= EXERCISE GOAL =
Return only the lines below starting at the line containing "respect and fulfil human" and ending at the line containing "The PBSO decision", both included, exactly as they are and with no pictures.

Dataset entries
——————

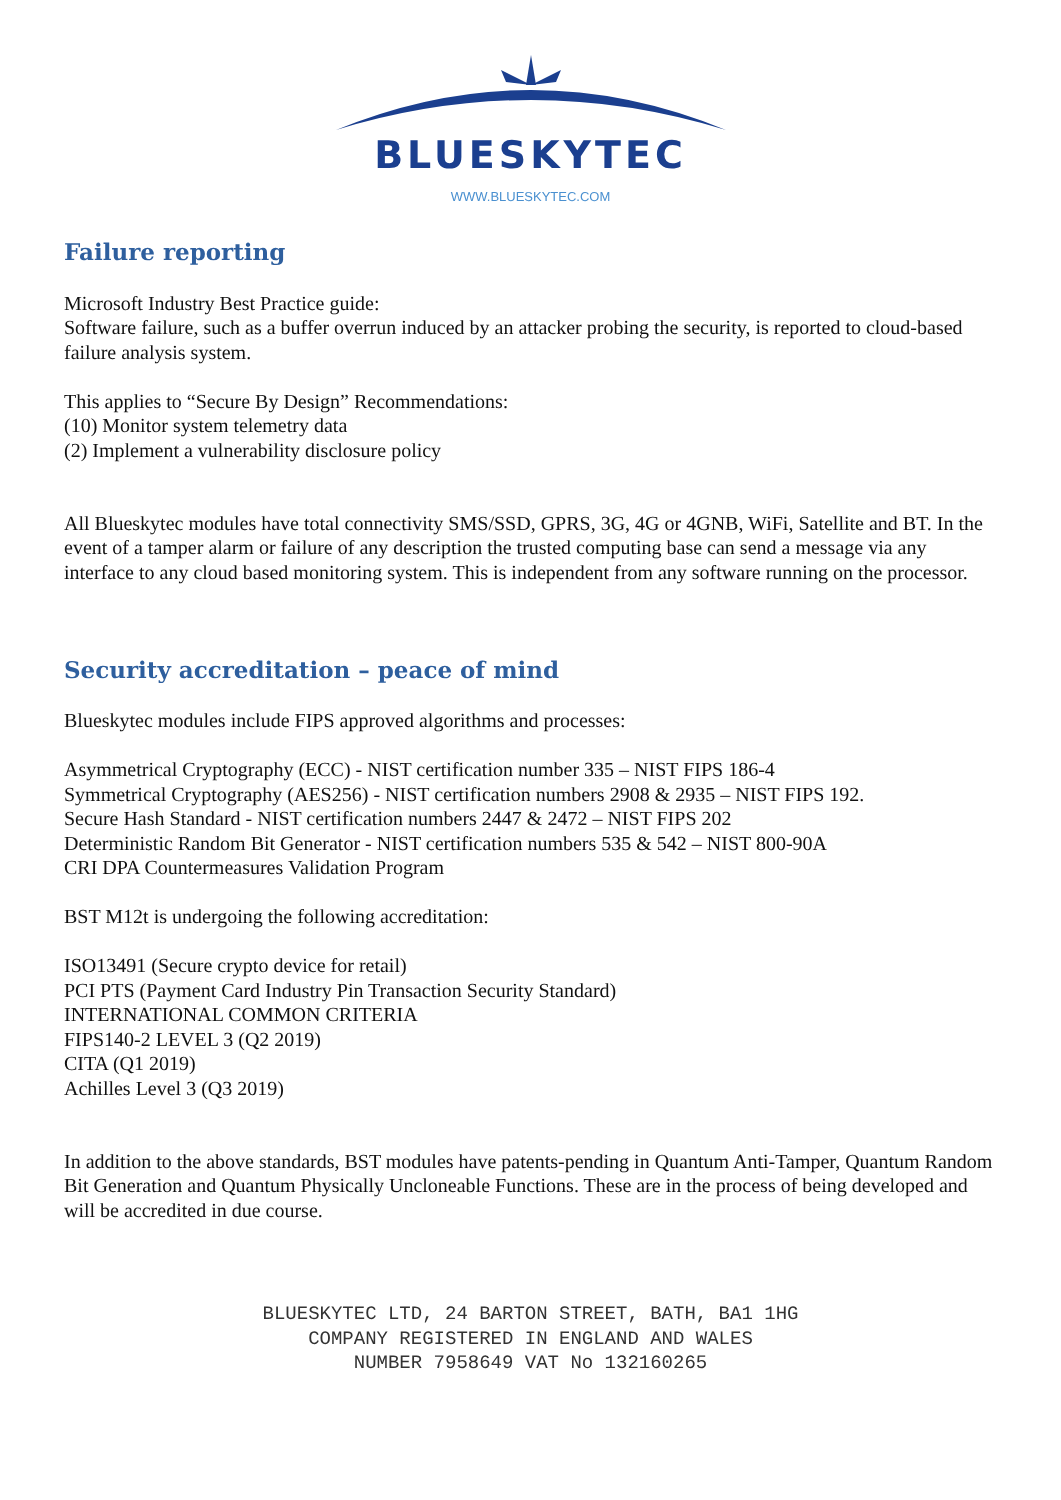BLUESKYTEC
WWW.BLUESKYTEC.COM
Failure reporting
Microsoft Industry Best Practice guide:
Software failure, such as a buffer overrun induced by an attacker probing the security, is reported to cloud-based failure analysis system.
This applies to “Secure By Design” Recommendations:
(10) Monitor system telemetry data
(2) Implement a vulnerability disclosure policy
All Blueskytec modules have total connectivity SMS/SSD, GPRS, 3G, 4G or 4GNB, WiFi, Satellite and BT. In the event of a tamper alarm or failure of any description the trusted computing base can send a message via any interface to any cloud based monitoring system. This is independent from any software running on the processor.
Security accreditation – peace of mind
Blueskytec modules include FIPS approved algorithms and processes:
Asymmetrical Cryptography (ECC) - NIST certification number 335 – NIST FIPS 186-4
Symmetrical Cryptography (AES256) - NIST certification numbers 2908 & 2935 – NIST FIPS 192.
Secure Hash Standard - NIST certification numbers 2447 & 2472 – NIST FIPS 202
Deterministic Random Bit Generator - NIST certification numbers 535 & 542 – NIST 800-90A
CRI DPA Countermeasures Validation Program
BST M12t is undergoing the following accreditation:
ISO13491 (Secure crypto device for retail)
PCI PTS (Payment Card Industry Pin Transaction Security Standard)
INTERNATIONAL COMMON CRITERIA
FIPS140-2 LEVEL 3 (Q2 2019)
CITA (Q1 2019)
Achilles Level 3 (Q3 2019)
In addition to the above standards, BST modules have patents-pending in Quantum Anti-Tamper, Quantum Random Bit Generation and Quantum Physically Uncloneable Functions. These are in the process of being developed and will be accredited in due course.
BLUESKYTEC LTD, 24 BARTON STREET, BATH, BA1 1HG
COMPANY REGISTERED IN ENGLAND AND WALES
NUMBER 7958649 VAT No 132160265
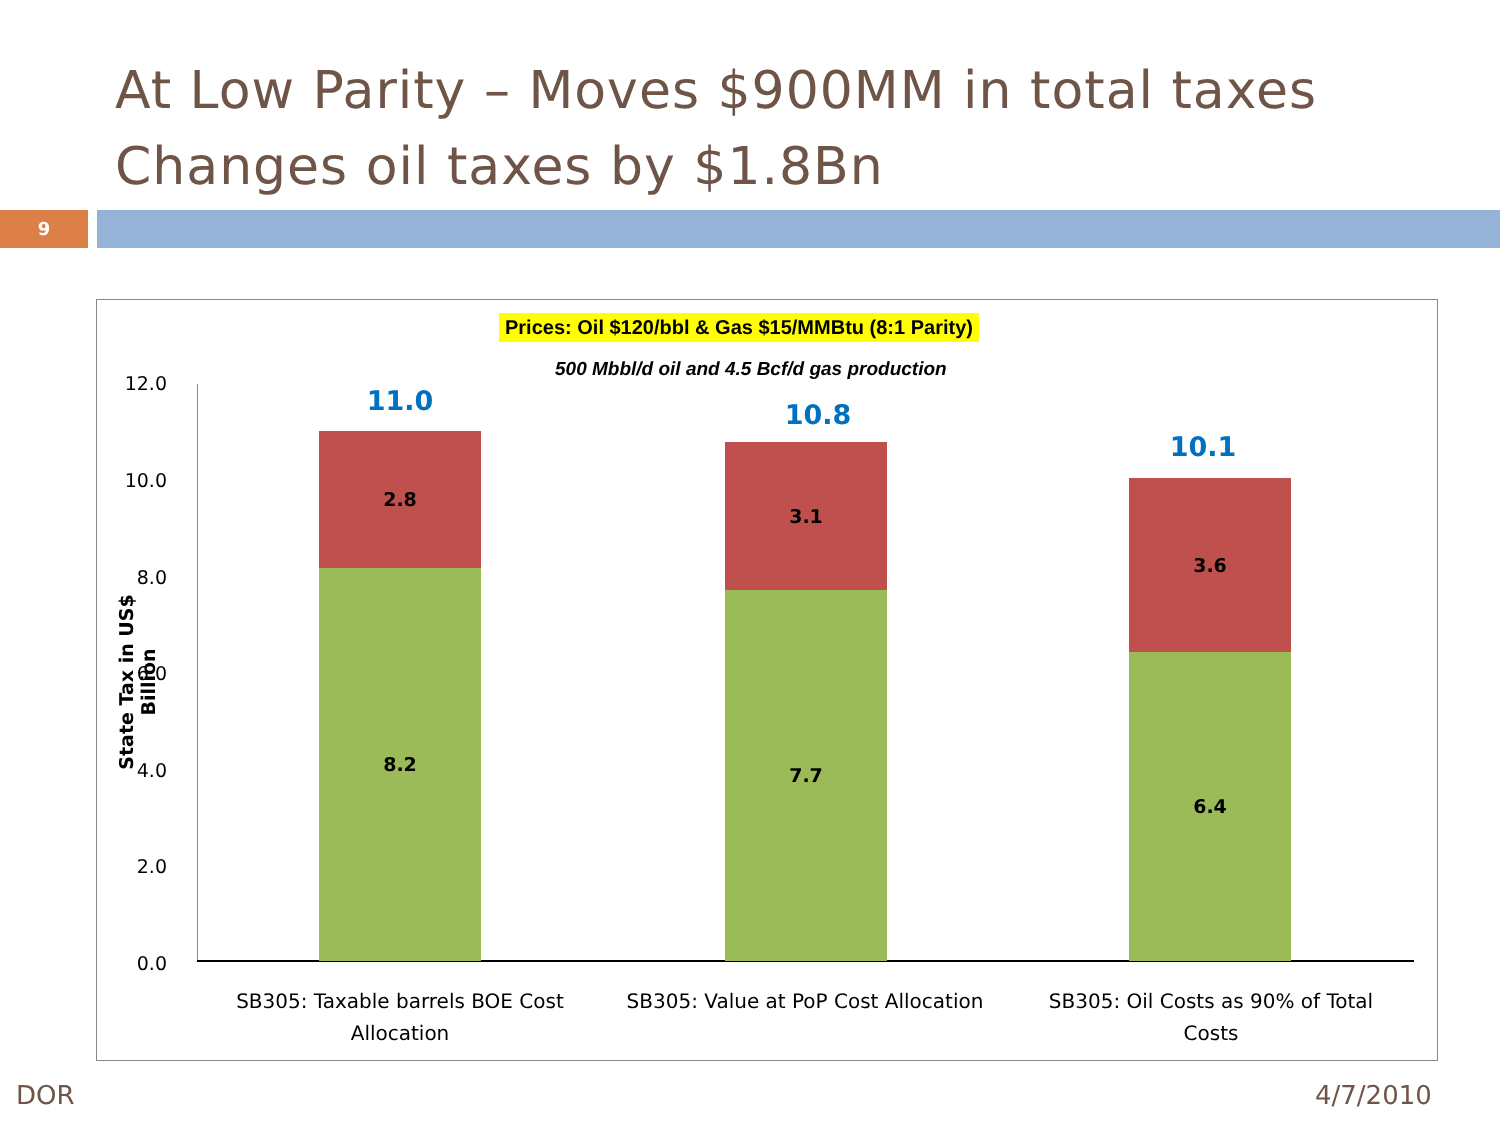At Low Parity – Moves $900MM in total taxes
Changes oil taxes by $1.8Bn
9
Prices: Oil $120/bbl & Gas $15/MMBtu (8:1 Parity)
500 Mbbl/d oil and 4.5 Bcf/d gas production
State Tax in US$ Billion
12.0
10.0
8.0
6.0
4.0
2.0
0.0
11.0
2.8
8.2
10.8
3.1
7.7
10.1
3.6
6.4
SB305: Taxable barrels BOE Cost Allocation
SB305: Value at PoP Cost Allocation
SB305: Oil Costs as 90% of Total Costs
DOR 4/7/2010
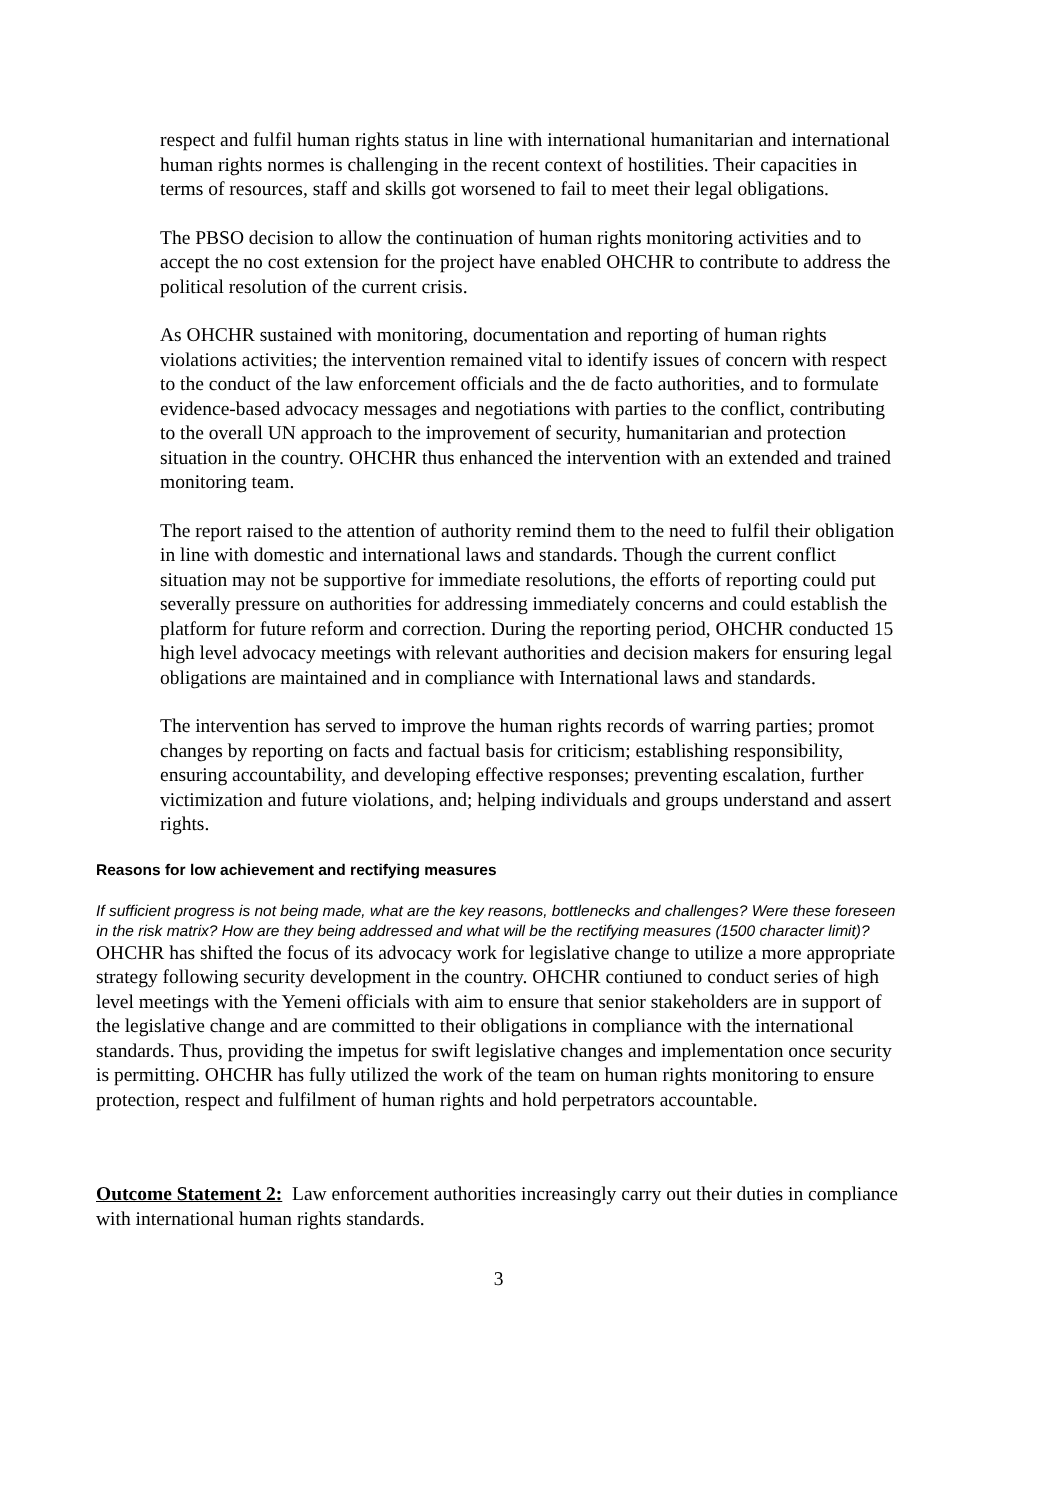respect and fulfil human rights status in line with international humanitarian and international human rights normes is challenging in the recent context of hostilities. Their capacities in terms of resources, staff and skills got worsened to fail to meet their legal obligations.
The PBSO decision to allow the continuation of human rights monitoring activities and to accept the no cost extension for the project have enabled OHCHR to contribute to address the political resolution of the current crisis.
As OHCHR sustained with monitoring, documentation and reporting of human rights violations activities; the intervention remained vital to identify issues of concern with respect to the conduct of the law enforcement officials and the de facto authorities, and to formulate evidence-based advocacy messages and negotiations with parties to the conflict, contributing to the overall UN approach to the improvement of security, humanitarian and protection situation in the country. OHCHR thus enhanced the intervention with an extended and trained monitoring team.
The report raised to the attention of authority remind them to the need to fulfil their obligation in line with domestic and international laws and standards. Though the current conflict situation may not be supportive for immediate resolutions, the efforts of reporting could put severally pressure on authorities for addressing immediately concerns and could establish the platform for future reform and correction. During the reporting period, OHCHR conducted 15 high level advocacy meetings with relevant authorities and decision makers for ensuring legal obligations are maintained and in compliance with International laws and standards.
The intervention has served to improve the human rights records of warring parties; promot changes by reporting on facts and factual basis for criticism; establishing responsibility, ensuring accountability, and developing effective responses; preventing escalation, further victimization and future violations, and; helping individuals and groups understand and assert rights.
Reasons for low achievement and rectifying measures
If sufficient progress is not being made, what are the key reasons, bottlenecks and challenges? Were these foreseen in the risk matrix? How are they being addressed and what will be the rectifying measures (1500 character limit)?
OHCHR has shifted the focus of its advocacy work for legislative change to utilize a more appropriate strategy following security development in the country. OHCHR contiuned to conduct series of high level meetings with the Yemeni officials with aim to ensure that senior stakeholders are in support of the legislative change and are committed to their obligations in compliance with the international standards. Thus, providing the impetus for swift legislative changes and implementation once security is permitting. OHCHR has fully utilized the work of the team on human rights monitoring to ensure protection, respect and fulfilment of human rights and hold perpetrators accountable.
Outcome Statement 2: Law enforcement authorities increasingly carry out their duties in compliance with international human rights standards.
3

——————

= FINISHED TASK =
respect and fulfil human rights status in line with international humanitarian and international human rights normes is challenging in the recent context of hostilities. Their capacities in terms of resources, staff and skills got worsened to fail to meet their legal obligations.
The PBSO decision to allow the continuation of human rights monitoring activities and to accept the no cost extension for the project have enabled OHCHR to contribute to address the political resolution of the current crisis.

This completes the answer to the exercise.